- _To do_
If a line in the data below contains the word "here", copy it out.

Rendered images with source text:
=-=-=-=-=

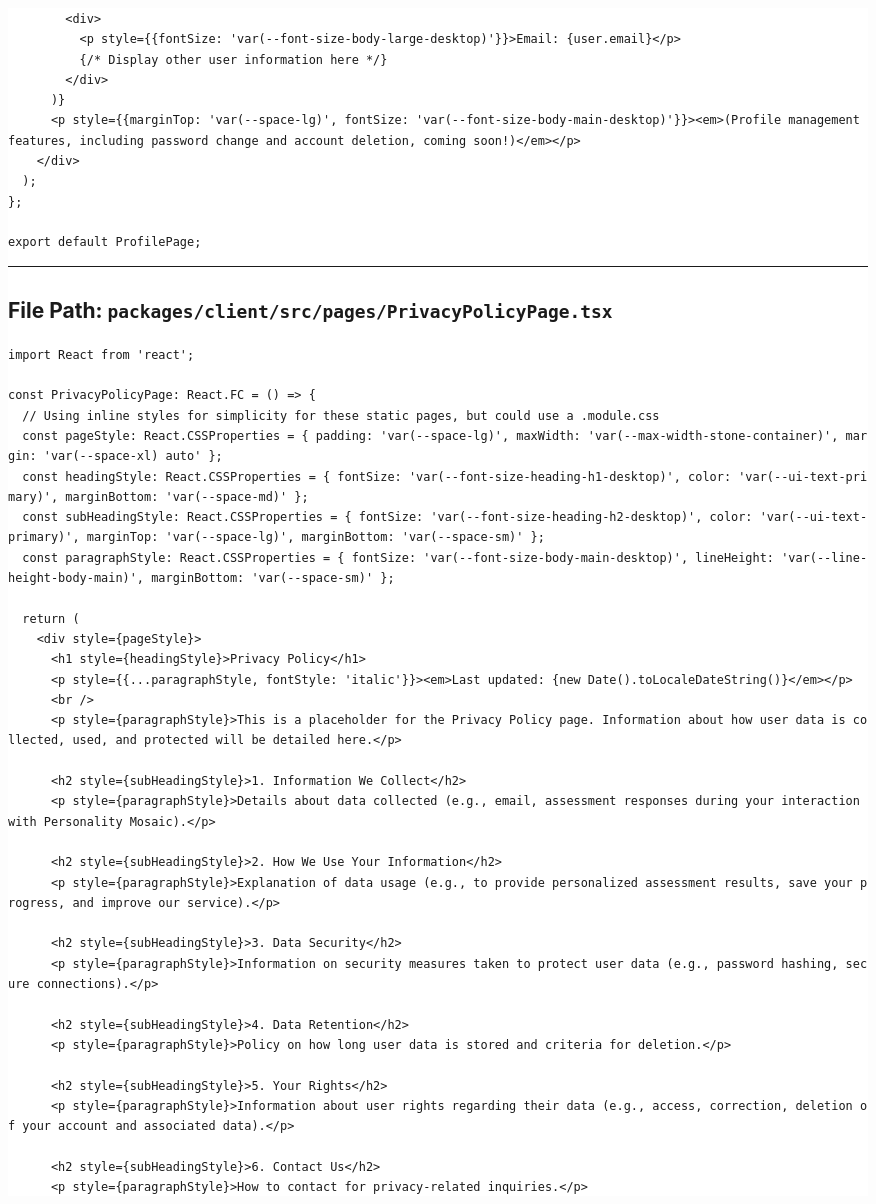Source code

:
 ```tsx
        <div>
          <p style={{fontSize: 'var(--font-size-body-large-desktop)'}}>Email: {user.email}</p>
          {/* Display other user information here */}
        </div>
      )}
      <p style={{marginTop: 'var(--space-lg)', fontSize: 'var(--font-size-body-main-desktop)'}}><em>(Profile management features, including password change and account deletion, coming soon!)</em></p>
    </div>
  );
};

export default ProfilePage;
```

---
**File Path:** `packages/client/src/pages/PrivacyPolicyPage.tsx`
---
```tsx
import React from 'react';

const PrivacyPolicyPage: React.FC = () => {
  // Using inline styles for simplicity for these static pages, but could use a .module.css
  const pageStyle: React.CSSProperties = { padding: 'var(--space-lg)', maxWidth: 'var(--max-width-stone-container)', margin: 'var(--space-xl) auto' };
  const headingStyle: React.CSSProperties = { fontSize: 'var(--font-size-heading-h1-desktop)', color: 'var(--ui-text-primary)', marginBottom: 'var(--space-md)' };
  const subHeadingStyle: React.CSSProperties = { fontSize: 'var(--font-size-heading-h2-desktop)', color: 'var(--ui-text-primary)', marginTop: 'var(--space-lg)', marginBottom: 'var(--space-sm)' };
  const paragraphStyle: React.CSSProperties = { fontSize: 'var(--font-size-body-main-desktop)', lineHeight: 'var(--line-height-body-main)', marginBottom: 'var(--space-sm)' };

  return (
    <div style={pageStyle}>
      <h1 style={headingStyle}>Privacy Policy</h1>
      <p style={{...paragraphStyle, fontStyle: 'italic'}}><em>Last updated: {new Date().toLocaleDateString()}</em></p>
      <br />
      <p style={paragraphStyle}>This is a placeholder for the Privacy Policy page. Information about how user data is collected, used, and protected will be detailed here.</p>

      <h2 style={subHeadingStyle}>1. Information We Collect</h2>
      <p style={paragraphStyle}>Details about data collected (e.g., email, assessment responses during your interaction with Personality Mosaic).</p>

      <h2 style={subHeadingStyle}>2. How We Use Your Information</h2>
      <p style={paragraphStyle}>Explanation of data usage (e.g., to provide personalized assessment results, save your progress, and improve our service).</p>

      <h2 style={subHeadingStyle}>3. Data Security</h2>
      <p style={paragraphStyle}>Information on security measures taken to protect user data (e.g., password hashing, secure connections).</p>

      <h2 style={subHeadingStyle}>4. Data Retention</h2>
      <p style={paragraphStyle}>Policy on how long user data is stored and criteria for deletion.</p>

      <h2 style={subHeadingStyle}>5. Your Rights</h2>
      <p style={paragraphStyle}>Information about user rights regarding their data (e.g., access, correction, deletion of your account and associated data).</p>

      <h2 style={subHeadingStyle}>6. Contact Us</h2>
      <p style={paragraphStyle}>How to contact for privacy-related inquiries.</p>
```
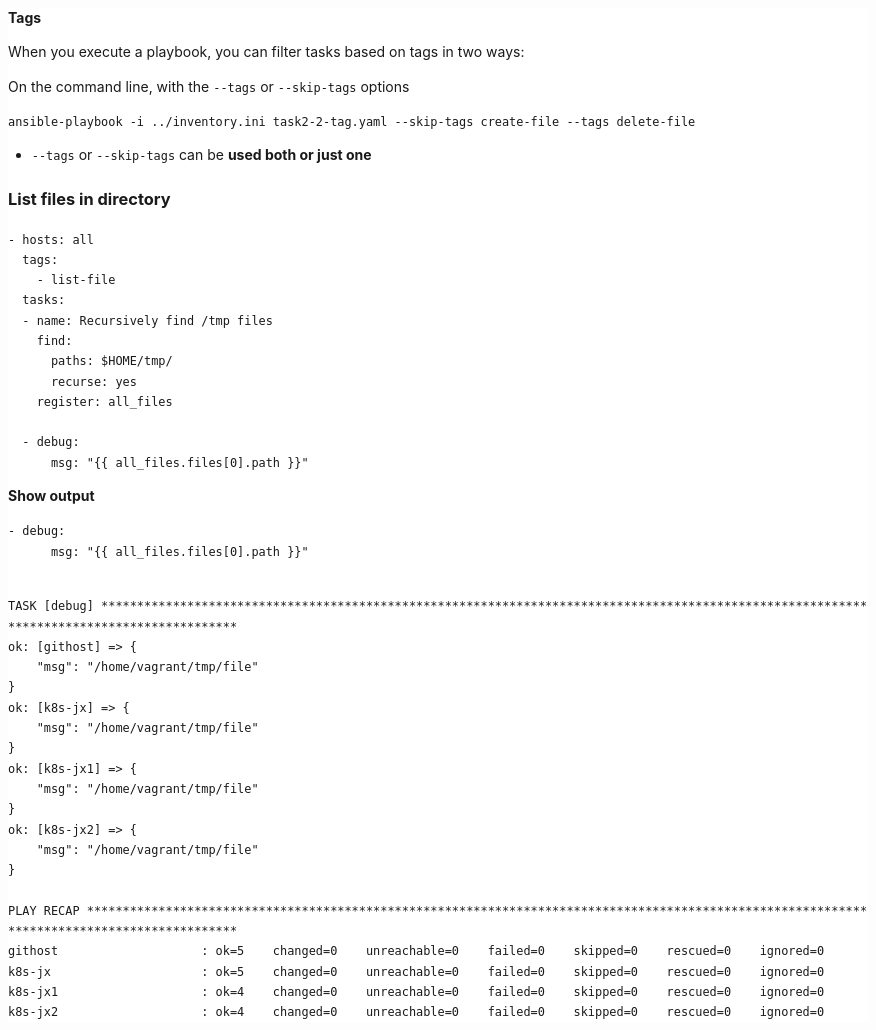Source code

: 

**Tags**

When you execute a playbook, you can filter tasks based on tags in two ways:

On the command line, with the `--tags` or `--skip-tags` options

```
ansible-playbook -i ../inventory.ini task2-2-tag.yaml --skip-tags create-file --tags delete-file
```

*  `--tags` or `--skip-tags` can be **used both or just one**


### List files in directory

```
- hosts: all
  tags:
    - list-file
  tasks:
  - name: Recursively find /tmp files
    find:
      paths: $HOME/tmp/
      recurse: yes
    register: all_files

  - debug:
      msg: "{{ all_files.files[0].path }}"
```

**Show output**

```
- debug:
      msg: "{{ all_files.files[0].path }}"
```

```

TASK [debug] *******************************************************************************************************************************************
ok: [githost] => {
    "msg": "/home/vagrant/tmp/file"
}
ok: [k8s-jx] => {
    "msg": "/home/vagrant/tmp/file"
}
ok: [k8s-jx1] => {
    "msg": "/home/vagrant/tmp/file"
}
ok: [k8s-jx2] => {
    "msg": "/home/vagrant/tmp/file"
}

PLAY RECAP *********************************************************************************************************************************************
githost                    : ok=5    changed=0    unreachable=0    failed=0    skipped=0    rescued=0    ignored=0   
k8s-jx                     : ok=5    changed=0    unreachable=0    failed=0    skipped=0    rescued=0    ignored=0   
k8s-jx1                    : ok=4    changed=0    unreachable=0    failed=0    skipped=0    rescued=0    ignored=0   
k8s-jx2                    : ok=4    changed=0    unreachable=0    failed=0    skipped=0    rescued=0    ignored=0   
```
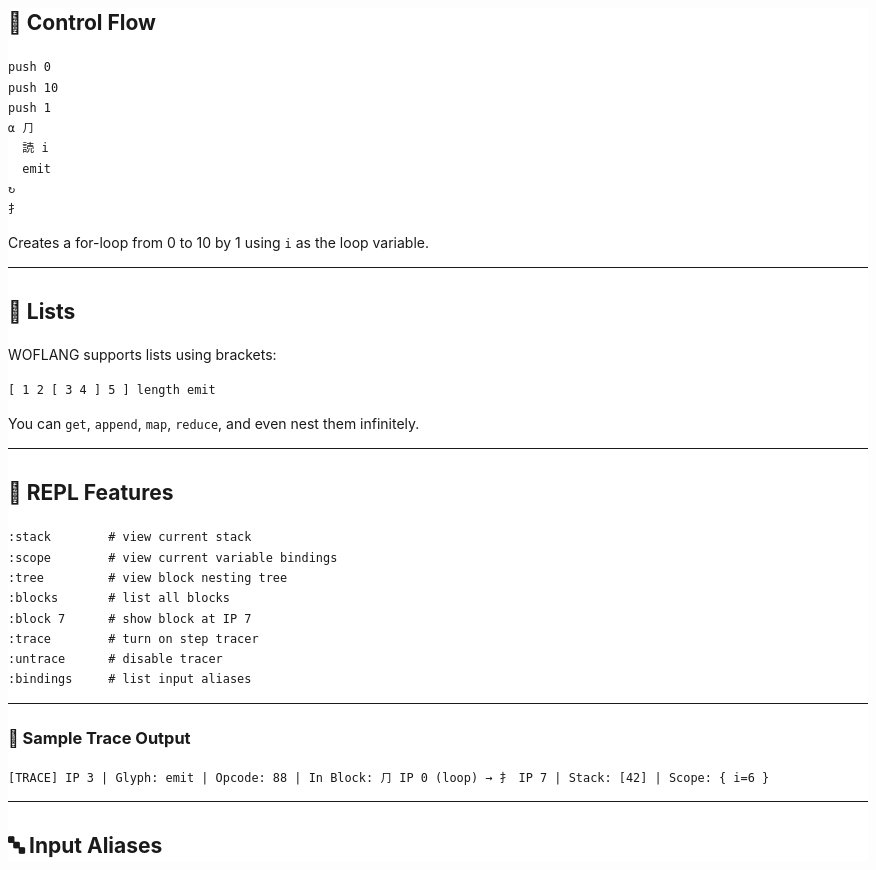 
## 🔁 Control Flow

```wof
push 0
push 10
push 1
⍺ ⺆
  読 i
  emit
↻
⺘
```

Creates a for-loop from 0 to 10 by 1 using `i` as the loop variable.

---

## 🧩 Lists

WOFLANG supports lists using brackets:

```wof
[ 1 2 [ 3 4 ] 5 ] length emit
```

You can `get`, `append`, `map`, `reduce`, and even nest them infinitely.

---

## 🧰 REPL Features

```txt
:stack        # view current stack
:scope        # view current variable bindings
:tree         # view block nesting tree
:blocks       # list all blocks
:block 7      # show block at IP 7
:trace        # turn on step tracer
:untrace      # disable tracer
:bindings     # list input aliases
```

---

### 🔎 Sample Trace Output

```txt
[TRACE] IP 3 | Glyph: emit | Opcode: 88 | In Block: ⺆ IP 0 (loop) → ⺘ IP 7 | Stack: [42] | Scope: { i=6 }
```

---

## 🔤 Input Aliases
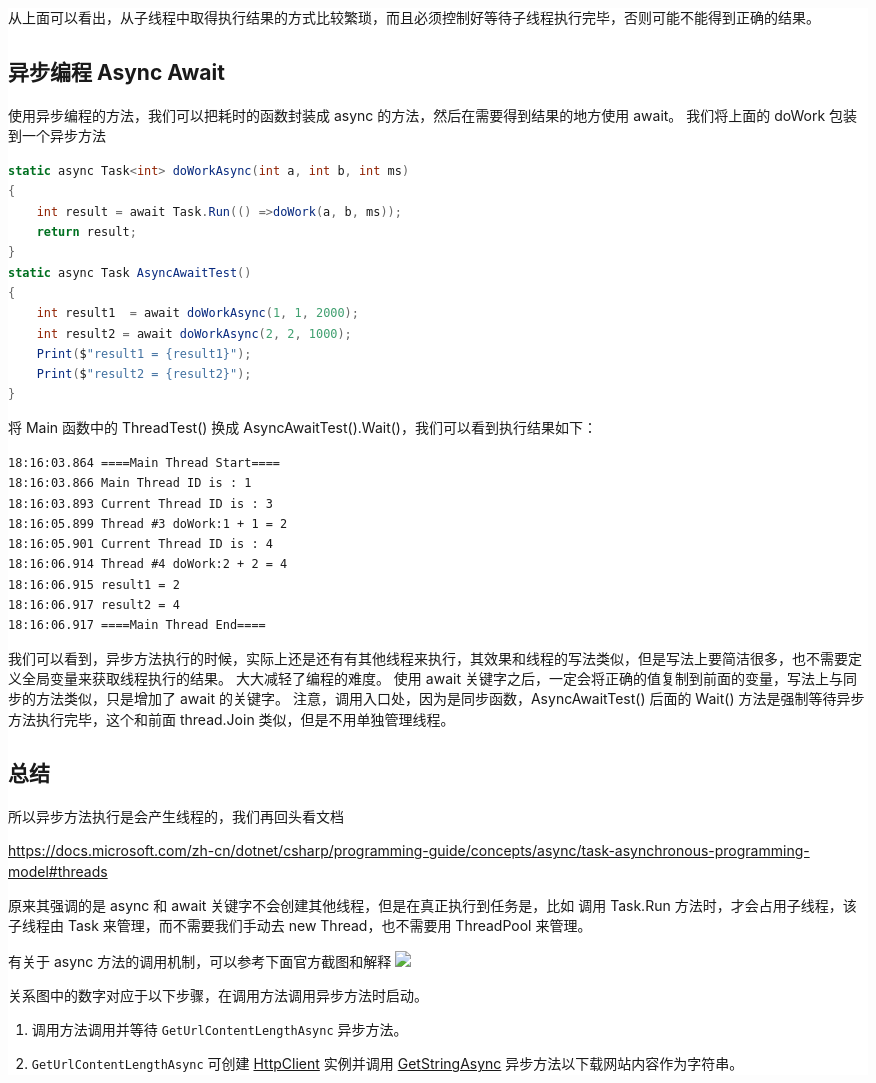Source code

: 从上面可以看出，从子线程中取得执行结果的方式比较繁琐，而且必须控制好等待子线程执行完毕，否则可能不能得到正确的结果。

## 异步编程 Async Await
使用异步编程的方法，我们可以把耗时的函数封装成 async 的方法，然后在需要得到结果的地方使用 await。
我们将上面的 doWork 包装到一个异步方法
```csharp
static async Task<int> doWorkAsync(int a, int b, int ms)
{
    int result = await Task.Run(() =>doWork(a, b, ms));
    return result;
}
static async Task AsyncAwaitTest()
{
    int result1  = await doWorkAsync(1, 1, 2000);
    int result2 = await doWorkAsync(2, 2, 1000);
    Print($"result1 = {result1}");
    Print($"result2 = {result2}");
}
```
将 Main 函数中的 ThreadTest() 换成 AsyncAwaitTest().Wait()，我们可以看到执行结果如下：
```
18:16:03.864 ====Main Thread Start====
18:16:03.866 Main Thread ID is : 1
18:16:03.893 Current Thread ID is : 3
18:16:05.899 Thread #3 doWork:1 + 1 = 2
18:16:05.901 Current Thread ID is : 4
18:16:06.914 Thread #4 doWork:2 + 2 = 4
18:16:06.915 result1 = 2
18:16:06.917 result2 = 4
18:16:06.917 ====Main Thread End====
```
我们可以看到，异步方法执行的时候，实际上还是还有有其他线程来执行，其效果和线程的写法类似，但是写法上要简洁很多，也不需要定义全局变量来获取线程执行的结果。 大大减轻了编程的难度。 
使用 await 关键字之后，一定会将正确的值复制到前面的变量，写法上与同步的方法类似，只是增加了 await 的关键字。
注意，调用入口处，因为是同步函数，AsyncAwaitTest() 后面的 Wait() 方法是强制等待异步方法执行完毕，这个和前面 thread.Join 类似，但是不用单独管理线程。

## 总结

所以异步方法执行是会产生线程的，我们再回头看文档

https://docs.microsoft.com/zh-cn/dotnet/csharp/programming-guide/concepts/async/task-asynchronous-programming-model#threads 

原来其强调的是 async 和 await 关键字不会创建其他线程，但是在真正执行到任务是，比如 调用 Task.Run 方法时，才会占用子线程，该子线程由 Task 来管理，而不需要我们手动去 new Thread，也不需要用 ThreadPool 来管理。

有关于 async 方法的调用机制，可以参考下面官方截图和解释
![](https://docs.microsoft.com/zh-cn/dotnet/csharp/programming-guide/concepts/async/media/task-asynchronous-programming-model/navigation-trace-async-program.png)

关系图中的数字对应于以下步骤，在调用方法调用异步方法时启动。

1. 调用方法调用并等待 `GetUrlContentLengthAsync` 异步方法。

2. `GetUrlContentLengthAsync` 可创建 [HttpClient](https://docs.microsoft.com/zh-cn/dotnet/api/system.net.http.httpclient) 实例并调用 [GetStringAsync](https://docs.microsoft.com/zh-cn/dotnet/api/system.net.http.httpclient.getstringasync) 异步方法以下载网站内容作为字符串。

=-=-=-=-=

- _Answer to the exercise_
          {/* Display other user information here */}
      <p style={paragraphStyle}>This is a placeholder for the Privacy Policy page. Information about how user data is collected, used, and protected will be detailed here.</p>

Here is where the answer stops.